Questions this report answers
- How many people are served by JKN with a nutritional-anaemia diagnosis, and how has that changed from 2015 to 2024?
- How wide is the gap between measured community anaemia and what the claims system records as a diagnosis?
- Who is affected, including women of reproductive age, young children, and older people, and how does access vary across regions?
- How severe is the anaemia that reaches hospital, and how much does anaemia-related care cost the scheme?
Key findings
- About 4.83 million people were served by JKN with a nutritional-anaemia diagnosis over 2015 to 2024, yet only about 184 thousand people were recorded with anaemia as a primary diagnosis in 2024, roughly 310 per 100,000 members.
- The detection gap is wide: measured haemoglobin in the 2023 Indonesia Health Survey put community anaemia at about 17.4 percent of those tested across all ages, far above what the claims system captures as a recorded diagnosis.
- The burden falls on women and nutrition-sensitive groups: about 65 percent of served patients are women, and around 1.76 million are women of reproductive age (15 to 49), the core of the national nutrition and stunting agenda.
- Community anaemia is highest where it is least likely to be served: measured prevalence reached about 44.8 percent in Papua Selatan, 38.7 percent in Papua Barat, and 32.0 percent in Papua, alongside 26.2 percent measured anaemia among young children nationally.

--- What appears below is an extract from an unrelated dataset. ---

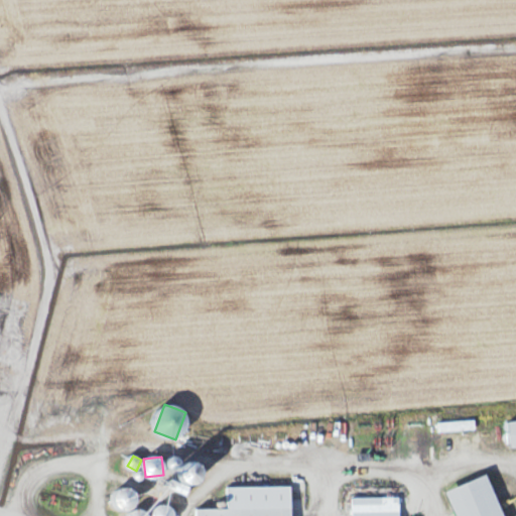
[(202,467),(185,462),(178,482),(196,487),(202,467)]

- Severity that reaches hospital is real: about 18.3 percent of anaemia patients in hospital settings received a claim that included a blood transfusion, a marker of severe anaemia that could be prevented earlier upstream.
- Anaemia-related cost is large but must be read carefully: hospital claims that included an anaemia code totalled about Rp 34.8 trillion, while anaemia recorded as the primary diagnosis accounted for about Rp 4.7 trillion, the more attributable figure.